Les frères Ponthus s'entendaient jusque là à merveille. Mais peu à peu, le commerce ralentit. Les clients se firent rares, puis extrêmement rares. Inquiétude et malentendus se glissèrent insidieusement entre les deux frères. L'émulation entre les deux devint bientôt une rivalité qui eût pu être favorable dans d'autre circonstances, mais là, échauffa plutôt les esprits. L'humeur suivit le flux et le reflux des affaires. Quelques nuages commencèrent à flotter sur le serment qui les liait. Et, au fil des années, Alphonse eut des problèmes de comptabilité, il eut des difficultés pour ses rentrées d'argent et plus encore pour ses sorties ... Régler à son frère le loyer mensuel convenu devint une gymnastique de plus en plus acrobatique. Subrepticement, il se retrancha derrière la parole faite à son père. L'impatience de Raymond, puis son exigence n'améliorèrent pas la gestion des commerces. Pour récupérer une partie de son loyer, Raymond prit pension chez Alphonse et, à partir de ce moment-là, leurs rapports se détériorèrent, les algarades se multiplièrent, l'atmosphère s'imprégna de sarcasmes, ce fut le désordre le plus complet.
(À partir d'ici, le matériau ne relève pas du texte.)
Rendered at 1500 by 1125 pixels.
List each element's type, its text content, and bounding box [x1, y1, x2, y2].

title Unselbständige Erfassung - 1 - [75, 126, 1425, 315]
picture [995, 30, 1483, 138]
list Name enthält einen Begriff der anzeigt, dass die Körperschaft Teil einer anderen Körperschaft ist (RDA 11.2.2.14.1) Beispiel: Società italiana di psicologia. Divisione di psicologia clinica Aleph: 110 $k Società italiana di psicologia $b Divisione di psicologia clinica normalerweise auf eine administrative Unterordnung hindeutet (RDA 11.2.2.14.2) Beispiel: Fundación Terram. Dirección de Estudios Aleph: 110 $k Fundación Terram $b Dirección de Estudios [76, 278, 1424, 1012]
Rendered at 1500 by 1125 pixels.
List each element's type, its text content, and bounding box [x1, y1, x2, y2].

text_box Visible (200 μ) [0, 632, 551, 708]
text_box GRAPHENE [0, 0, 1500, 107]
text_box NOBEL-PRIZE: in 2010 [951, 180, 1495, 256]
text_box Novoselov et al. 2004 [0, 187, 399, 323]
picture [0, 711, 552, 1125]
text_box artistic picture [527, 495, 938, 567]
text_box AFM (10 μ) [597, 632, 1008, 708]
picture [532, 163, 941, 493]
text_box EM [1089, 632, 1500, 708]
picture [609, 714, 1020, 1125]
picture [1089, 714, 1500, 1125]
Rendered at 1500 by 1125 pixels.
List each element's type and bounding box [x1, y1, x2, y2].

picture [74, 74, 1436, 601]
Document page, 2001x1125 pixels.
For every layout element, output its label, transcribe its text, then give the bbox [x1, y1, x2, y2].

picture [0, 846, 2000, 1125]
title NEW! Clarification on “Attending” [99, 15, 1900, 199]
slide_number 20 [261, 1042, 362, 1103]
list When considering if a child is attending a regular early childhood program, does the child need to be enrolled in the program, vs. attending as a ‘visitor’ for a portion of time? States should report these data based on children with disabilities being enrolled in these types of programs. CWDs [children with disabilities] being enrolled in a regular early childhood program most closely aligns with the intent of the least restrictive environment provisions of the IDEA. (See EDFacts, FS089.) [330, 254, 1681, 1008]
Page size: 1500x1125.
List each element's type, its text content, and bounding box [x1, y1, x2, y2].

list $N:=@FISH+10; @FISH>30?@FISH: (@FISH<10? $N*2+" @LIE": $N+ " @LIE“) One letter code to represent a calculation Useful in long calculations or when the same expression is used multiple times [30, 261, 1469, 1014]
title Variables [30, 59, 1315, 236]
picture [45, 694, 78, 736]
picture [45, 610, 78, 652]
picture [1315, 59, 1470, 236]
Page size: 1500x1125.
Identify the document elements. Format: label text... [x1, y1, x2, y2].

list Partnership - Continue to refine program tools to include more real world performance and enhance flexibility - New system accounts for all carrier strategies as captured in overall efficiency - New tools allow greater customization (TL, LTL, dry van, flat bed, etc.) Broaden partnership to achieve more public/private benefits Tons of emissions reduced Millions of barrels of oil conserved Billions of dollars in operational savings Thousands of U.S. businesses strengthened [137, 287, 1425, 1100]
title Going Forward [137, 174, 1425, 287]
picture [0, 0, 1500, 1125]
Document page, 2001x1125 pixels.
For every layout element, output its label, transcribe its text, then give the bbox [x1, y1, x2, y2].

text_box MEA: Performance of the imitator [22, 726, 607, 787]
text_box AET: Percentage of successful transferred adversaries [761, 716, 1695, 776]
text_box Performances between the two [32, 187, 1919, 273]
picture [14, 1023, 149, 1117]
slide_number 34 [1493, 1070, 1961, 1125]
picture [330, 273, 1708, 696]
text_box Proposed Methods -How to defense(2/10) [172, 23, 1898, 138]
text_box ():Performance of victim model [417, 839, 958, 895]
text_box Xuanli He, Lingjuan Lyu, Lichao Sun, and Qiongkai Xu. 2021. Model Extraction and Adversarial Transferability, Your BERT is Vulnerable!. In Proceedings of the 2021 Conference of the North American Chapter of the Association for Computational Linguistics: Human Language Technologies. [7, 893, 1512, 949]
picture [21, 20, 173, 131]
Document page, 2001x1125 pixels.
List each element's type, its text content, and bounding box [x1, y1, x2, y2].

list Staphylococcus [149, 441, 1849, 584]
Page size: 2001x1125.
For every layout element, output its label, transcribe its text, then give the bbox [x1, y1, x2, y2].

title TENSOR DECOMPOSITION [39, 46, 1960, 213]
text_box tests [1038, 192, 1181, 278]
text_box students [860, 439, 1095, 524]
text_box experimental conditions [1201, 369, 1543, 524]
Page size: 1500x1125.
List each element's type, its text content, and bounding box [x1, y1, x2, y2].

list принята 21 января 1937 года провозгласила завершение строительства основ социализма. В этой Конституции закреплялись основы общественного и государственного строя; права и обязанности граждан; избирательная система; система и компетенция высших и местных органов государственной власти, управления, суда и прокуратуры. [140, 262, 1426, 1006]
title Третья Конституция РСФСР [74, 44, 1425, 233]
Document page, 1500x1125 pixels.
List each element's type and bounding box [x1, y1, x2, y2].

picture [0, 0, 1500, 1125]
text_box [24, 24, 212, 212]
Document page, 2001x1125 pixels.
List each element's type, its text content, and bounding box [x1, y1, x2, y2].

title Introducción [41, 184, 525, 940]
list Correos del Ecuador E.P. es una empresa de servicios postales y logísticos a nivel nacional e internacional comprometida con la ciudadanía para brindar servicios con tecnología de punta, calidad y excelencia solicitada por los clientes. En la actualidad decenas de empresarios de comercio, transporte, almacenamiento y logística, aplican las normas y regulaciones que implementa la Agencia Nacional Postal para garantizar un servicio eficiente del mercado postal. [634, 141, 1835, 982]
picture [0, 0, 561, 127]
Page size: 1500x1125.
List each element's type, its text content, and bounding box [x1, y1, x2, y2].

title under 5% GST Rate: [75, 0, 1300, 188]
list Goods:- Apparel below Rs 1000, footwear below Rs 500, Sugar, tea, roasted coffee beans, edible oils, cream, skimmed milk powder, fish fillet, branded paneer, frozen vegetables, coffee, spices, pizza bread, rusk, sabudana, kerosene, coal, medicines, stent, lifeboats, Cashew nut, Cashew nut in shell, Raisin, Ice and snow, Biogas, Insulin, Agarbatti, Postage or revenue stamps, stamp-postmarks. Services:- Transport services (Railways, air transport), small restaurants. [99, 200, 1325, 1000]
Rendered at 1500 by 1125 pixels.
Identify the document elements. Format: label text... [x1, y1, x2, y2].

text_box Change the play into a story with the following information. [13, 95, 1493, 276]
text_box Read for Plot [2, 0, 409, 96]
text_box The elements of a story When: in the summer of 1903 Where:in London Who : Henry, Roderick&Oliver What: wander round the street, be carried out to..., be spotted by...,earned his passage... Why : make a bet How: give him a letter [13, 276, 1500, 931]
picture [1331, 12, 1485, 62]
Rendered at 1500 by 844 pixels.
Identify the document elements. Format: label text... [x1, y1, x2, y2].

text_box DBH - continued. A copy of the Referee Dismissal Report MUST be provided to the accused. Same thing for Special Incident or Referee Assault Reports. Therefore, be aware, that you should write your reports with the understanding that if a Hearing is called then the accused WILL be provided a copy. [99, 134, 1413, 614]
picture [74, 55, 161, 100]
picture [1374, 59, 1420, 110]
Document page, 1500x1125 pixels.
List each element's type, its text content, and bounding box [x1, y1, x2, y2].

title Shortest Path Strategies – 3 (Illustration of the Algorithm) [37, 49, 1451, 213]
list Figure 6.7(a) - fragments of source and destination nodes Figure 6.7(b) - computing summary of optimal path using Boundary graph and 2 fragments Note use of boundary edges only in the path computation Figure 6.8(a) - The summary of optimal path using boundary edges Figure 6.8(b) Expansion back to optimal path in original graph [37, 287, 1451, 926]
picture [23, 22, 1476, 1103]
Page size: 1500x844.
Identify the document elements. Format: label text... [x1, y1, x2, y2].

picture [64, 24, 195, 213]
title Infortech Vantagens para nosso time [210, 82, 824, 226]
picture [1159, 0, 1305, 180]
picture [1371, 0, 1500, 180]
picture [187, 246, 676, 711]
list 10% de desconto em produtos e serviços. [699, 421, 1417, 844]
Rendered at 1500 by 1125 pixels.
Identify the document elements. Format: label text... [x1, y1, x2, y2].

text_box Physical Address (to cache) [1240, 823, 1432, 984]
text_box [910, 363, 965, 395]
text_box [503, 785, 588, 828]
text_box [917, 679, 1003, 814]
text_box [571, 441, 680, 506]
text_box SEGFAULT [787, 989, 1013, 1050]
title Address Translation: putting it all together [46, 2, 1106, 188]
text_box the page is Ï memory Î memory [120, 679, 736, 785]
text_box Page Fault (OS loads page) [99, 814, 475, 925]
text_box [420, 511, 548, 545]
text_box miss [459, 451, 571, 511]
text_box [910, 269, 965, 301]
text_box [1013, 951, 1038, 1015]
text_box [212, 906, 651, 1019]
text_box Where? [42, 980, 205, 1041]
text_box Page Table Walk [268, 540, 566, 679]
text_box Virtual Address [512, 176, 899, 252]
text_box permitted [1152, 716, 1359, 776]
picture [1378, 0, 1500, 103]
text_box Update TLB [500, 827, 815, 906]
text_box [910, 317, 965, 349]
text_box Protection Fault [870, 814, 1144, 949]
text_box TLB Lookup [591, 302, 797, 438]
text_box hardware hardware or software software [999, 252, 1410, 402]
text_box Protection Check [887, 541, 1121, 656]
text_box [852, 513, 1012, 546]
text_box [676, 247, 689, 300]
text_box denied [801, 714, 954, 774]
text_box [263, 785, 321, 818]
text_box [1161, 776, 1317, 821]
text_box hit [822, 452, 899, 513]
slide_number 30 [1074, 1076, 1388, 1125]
Un beau matin, Raymond se fâcha et brisa son serment, menaçant de tout vendre, ce qui n'ébranla nullement Raymond. Cette altercation fut cependant enregistrée par un consommateur du café qui la colporta. Elle fut rapidement déformée, transformée et signalée à Jules Joseph Arbez, résidant à Bois d'Amont. Jules Joseph était un homme d'action et d'efficacité. Ne considérant pas seulement ces paroles allusives, il s'empressa de contacter Raymond. L'infortuné "pris au collet" ne put rester indifférent aux alléchantes propositions, et accepta le dialogue. Une correspondante s'ensuivit, puis un accord définitif sur le prix fut établi. Les transactions furent habilement menées. Un mois plus tard, l'acte notarié était enregistré.

Jules Joseph Arbez devenait propriétaire des deux immeubles. Il soumettait par la suite ses exigences à Alphonse qui, déçu d'une telle trahison de la part de son frère, dans un découragement funeste, quitta à son tour le pays cherchant une issue sous des cieux plus cléments. Cette brouille à vie vint mettre un terme aux rapports entre les deux fils Ponthus. Un inventaire de tout ce qu'ils possédaient fut établi, évalué, et le montant indiqué, réglé. Voilà le rêve des frères Ponthus effondré, cédant le pas à une cruelle misère.

Le règne du père Ponthus aura duré de 1862 à 1895, trente-trois années d'habiles manoeuvres. Quant au duo des héritiers, sa mésentente abrégea l'histoire Ponthusienne. Ainsi commença en 1921 celle de l'Arbézie.